→ PROBLEM TO WORK ON
Reproduce each of the rows below verbatim, leaving out the pictures.

→ EXTRACTED INFORMATION
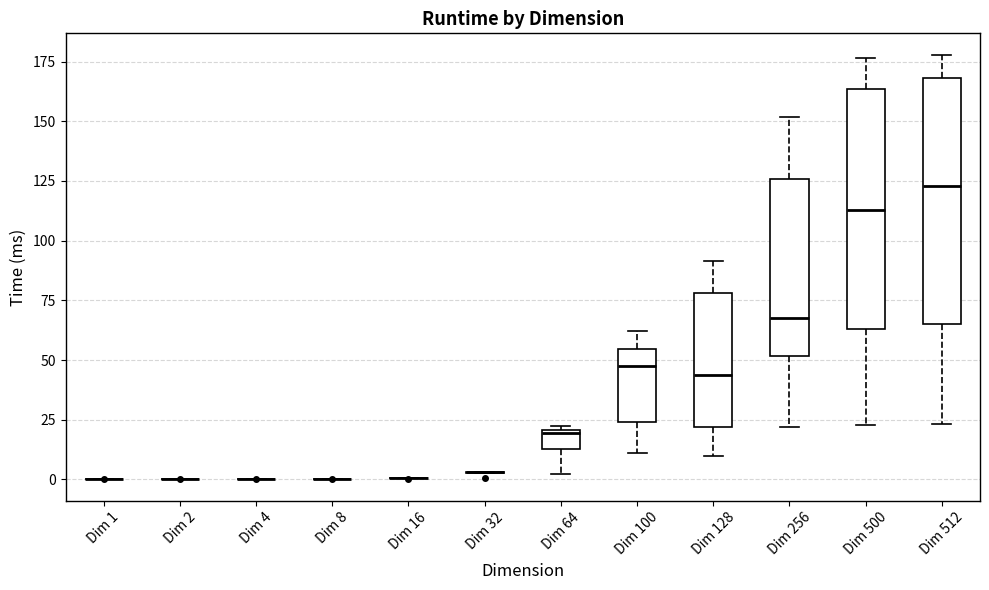

Reading left to right, transcribe this box plot: for each box, give where its median line is, the range the box spans, and where its two whiskers end, as read against the y-axis. The values are not printed on the chart, so give them approximately, as read against the axis.

Dim 1: box collapsed to a line at 0, whiskers 0 to 0
Dim 2: box collapsed to a line at 0, whiskers 0 to 0
Dim 4: box collapsed to a line at 0, whiskers 0 to 0
Dim 8: box collapsed to a line at 0, whiskers 0 to 0
Dim 16: box collapsed to a line at 0, whiskers 0 to 0
Dim 32: box collapsed to a line at 5, whiskers 5 to 5
Dim 64: median 20, box 15 to 20, whiskers 0 to 20 (just above the box's upper edge)
Dim 100: median 45, box 25 to 55, whiskers 10 to 60
Dim 128: median 45, box 20 to 80, whiskers 10 to 90
Dim 256: median 70, box 50 to 125, whiskers 20 to 150
Dim 500: median 115, box 65 to 165, whiskers 25 to 175
Dim 512: median 125, box 65 to 170, whiskers 25 to 180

→ WRITTEN ANSWER
Reading left to right, transcribe this box plot: for each box, give where its median line is, the range the box spans, and where its two whiskers end, as read against the y-axis. The values are not printed on the chart, so give them approximately, as read against the axis.

Dim 1: box collapsed to a line at 0, whiskers 0 to 0
Dim 2: box collapsed to a line at 0, whiskers 0 to 0
Dim 4: box collapsed to a line at 0, whiskers 0 to 0
Dim 8: box collapsed to a line at 0, whiskers 0 to 0
Dim 16: box collapsed to a line at 0, whiskers 0 to 0
Dim 32: box collapsed to a line at 5, whiskers 5 to 5
Dim 64: median 20, box 15 to 20, whiskers 0 to 20 (just above the box's upper edge)
Dim 100: median 45, box 25 to 55, whiskers 10 to 60
Dim 128: median 45, box 20 to 80, whiskers 10 to 90
Dim 256: median 70, box 50 to 125, whiskers 20 to 150
Dim 500: median 115, box 65 to 165, whiskers 25 to 175
Dim 512: median 125, box 65 to 170, whiskers 25 to 180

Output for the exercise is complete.